«Recordad lo que os dije: “No es el siervo más que su amo”. Si a mí me han perseguido, también a vosotros os perseguirán; si han guardado mi palabra, también guardarán la vuestra.» Jn 15, 20.
Podemos ver, sin demasiado esfuerzo, cómo ser cristiano es, cada día que pasa, más una actividad de riesgo que un agradable paseo primaveral. No sólo en los países en los que la persecución es cruenta y manifiesta, sino también en los que presumen de democracia y tolerancia. Por lo general, se trata de tolerancia para todo lo que no tenga nada que ver con la Iglesia.
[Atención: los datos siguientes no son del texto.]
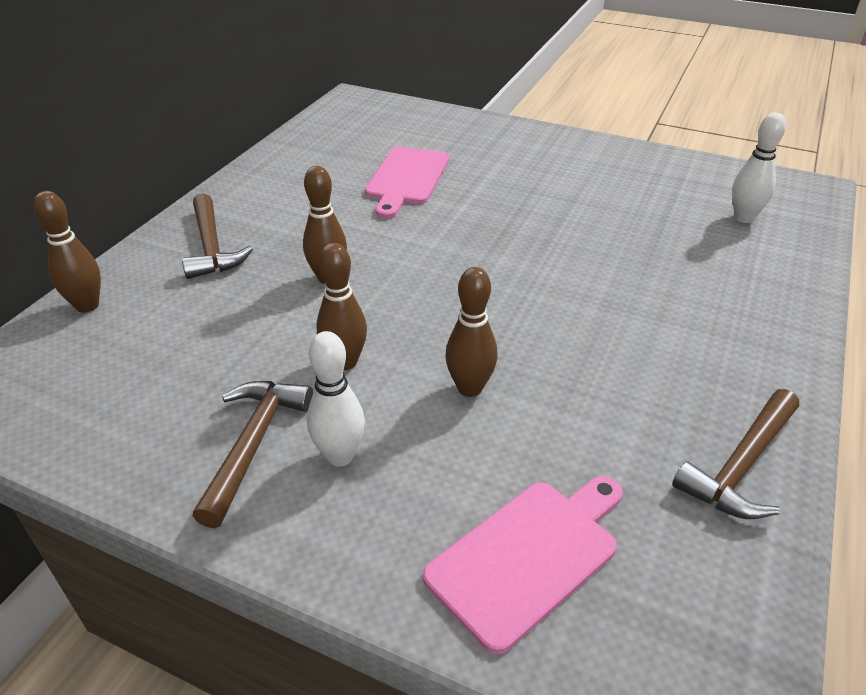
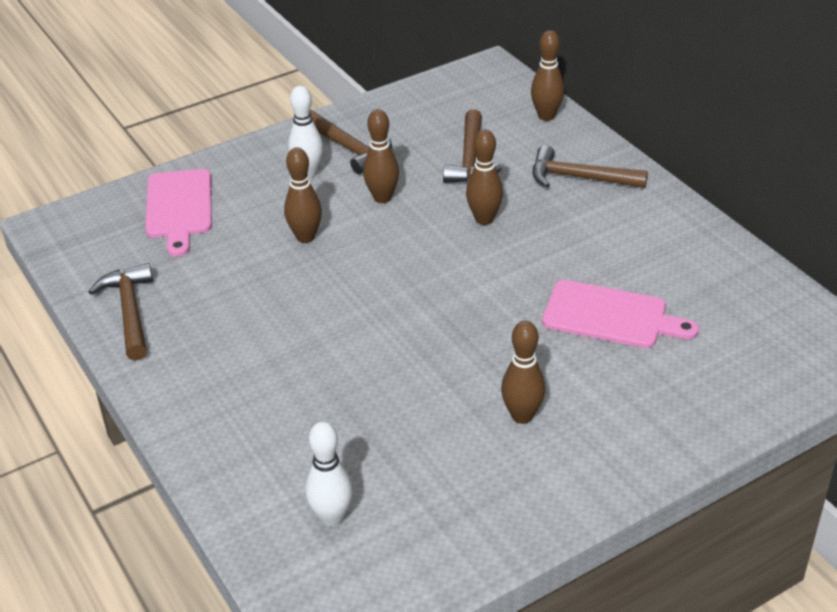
camera: 125 degrees right, 0 degrees up
(217, 328) = (470, 159): none -> brown hammer
(406, 179) = (611, 316): pink cutting board -> pink cutting board turned 150 degrees clockwise
(553, 181) = (522, 416): none -> brown bowling pin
Profanaciones, blasfemias, insultos, humillaciones, laicismo impuesto, leyes que atentan contra la misma posibilidad de poder vivir la fe de forma coherente… El mundo nos odia. Es así. Tampoco es ninguna noticia, en realidad. Jesús ya nos avisó de ello. ¿Y sabéis qué? Es una buena señal. Quiere decir que la Iglesia sigue haciendo su papel. Lo preocupante sería lo contrario.
Esa es una tentación muy fuerte: hacerse agradable al mundo. Hacer un cristianismo digerible para todo tipo de estómagos. Asegurarse de que nadie me va a señalar, porque hago gala de un cristianismo admisible por el mundo.
En definitiva, la tentación de abandonar la fe por los halagos. Ahorrarse problemas.
Pero es que nadie dijo que el cristianismo fuera fácil. Más bien al contrario. Jesús nos prometió persecuciones si éramos fieles a su mensaje (Jn 15, 20). No se trata, como parecen pretender algunos legisladores, de una ideología de quita y pon. Si alguien es cristiano, toda su vida, su trabajo, sus relaciones con los demás, se impregnarán de ese cristianismo. Y es una fe exigente. Desde luego, nada que ver con tomar el camino más fácil. Exige una seria responsabilidad. Exige un pensar en los demás incluso más que en sí mismo. Exige no ver a los demás como meros medios para conseguir nuestros fines (placer, dinero, reconocimiento, etc), sino como fines en sí mismos, como iguales. Exige ser capaz de amar incluso al enemigo, incluso al que te persigue, incluso al que le gustaría verte muerto. Exige ver más allá del materialismo, ver al ser humano no como una especie de elemento de una cadena de producción, sino como alguien maravilloso y único por sí mismo. Alguien con un alma que transciende del materialismo en el que algunos la quieren encerrar. Exige distinguir entre el bien y el mal, y llevar esta distinción a las máximas consecuencias. Porque lo que está bien hoy no va a pasar a estar mal mañana, porque son valores absolutos. Y eso lo sabe todo el mundo, aunque algunos no quieran reconocerlo.
Ser cristiano es sinónimo de ser rebeldes (pero con causa), de ir contra corriente, de buscar el bien y de denunciar el mal. Es sinónimo de alegría, incluso en la adversidad. Es sinónimo de ser discriminado, de ser ridiculizado. De ser perseguido, señalado, humillado. Y, también, de estar de lado de la Verdad. De ser hijo de Dios y heredero del Cielo.
Sí, ser cristiano no es fácil. Pero ¡vale la pena!